▶ _Assigned task_:
Answer from the Medicare policy text:
1. How many coronavirus-related regulatory changes had there been as of January 8, 2021?
2. When was the study published?
3. How many questions did the researchers recommend to guide policymakers' decisions?

▶ _Reading text_:

Congress and the Biden administration will have to determine which emergency, COVID-19 Medicare policies should be made permanent or be extended, according to a recent Commonwealth Fund study, and payers should be prepared for the process.
The researchers analyzed the coronavirus-related regulatory shifts between January 1, 2020 and January 8, 2021.
There were 244 coronavirus-related regulatory changes as of January 8, 2021, the researchers found. Of these, 11 percent have either been expanded or made permanent and two regulations have been removed.
However, that still leaves over 200 coronavirus-related Medicare regulatory measures with unresolved futures.
“To date, the Centers for Medicare and Medicaid Services (CMS) has not issued a public plan or statement for how it plans to extend or phase out most of these policies,” shared the study which was published in late May 2021.
These temporary measures were relevant to payers during the crisis and the regulations could continue to make an impact on the insurance industry if made permanent.
In order to determine whether or not Congress will solidify these regulations, policymakers will need data on the downstream effects.
There are a couple of ways in which lawmakers and payers can assess the effects of these policies. CMS is already conducting demonstrations through the CMS Innovation Center which may model, on a smaller scale, the impacts of coronavirus-era policies.
Medicare Advantage plans also provide key data points as they increasingly incorporate the flexibilities that CMS has offered.
The researchers suggested that CMS release the results of the demonstrations and Medicare Advantage plans’ efforts in order to inform the upcoming regulatory decisions about the future of coronavirus-era Medicare waivers.
“CMS has a window of opportunity to treat the current situation as a large-scale demonstration of how policy changes could affect the cost and quality of care,” the researchers explained. “CMS also could begin to examine some population health quality measures, such as changes in the rates of hospital readmissions and unexpected emergency room visits.”
Four questions could guide policymakers’ decisions, the researchers recommended.
Policymakers should question whether CMS or Congress have the authority to end certain waivers. Then, they should ask about the impacts on beneficiary care and out-of-pocket spending. It would also be important to answer what the fiscal benefits and risks would be for Medicare and, lastly, they should consider how they could mitigate those risks.

▶ _Data extract_:
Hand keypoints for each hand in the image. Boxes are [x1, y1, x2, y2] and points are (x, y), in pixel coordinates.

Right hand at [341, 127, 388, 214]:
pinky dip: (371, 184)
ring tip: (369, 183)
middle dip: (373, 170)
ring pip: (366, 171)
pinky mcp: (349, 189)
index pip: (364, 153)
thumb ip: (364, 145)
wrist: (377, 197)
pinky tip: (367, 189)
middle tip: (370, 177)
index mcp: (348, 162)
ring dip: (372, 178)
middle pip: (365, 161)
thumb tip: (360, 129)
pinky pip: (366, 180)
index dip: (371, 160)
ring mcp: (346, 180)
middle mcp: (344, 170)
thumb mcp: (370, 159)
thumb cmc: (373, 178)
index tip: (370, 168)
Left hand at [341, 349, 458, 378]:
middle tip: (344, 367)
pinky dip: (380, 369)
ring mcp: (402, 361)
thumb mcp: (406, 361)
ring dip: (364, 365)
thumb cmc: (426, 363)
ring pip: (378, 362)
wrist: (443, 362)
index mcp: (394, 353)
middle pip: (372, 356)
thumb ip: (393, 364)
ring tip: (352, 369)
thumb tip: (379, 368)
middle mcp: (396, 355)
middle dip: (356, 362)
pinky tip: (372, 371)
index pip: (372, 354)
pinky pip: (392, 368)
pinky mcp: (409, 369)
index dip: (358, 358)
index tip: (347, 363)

▶ _Response to the task_:
1. 244
2. Late May 2021
3. Four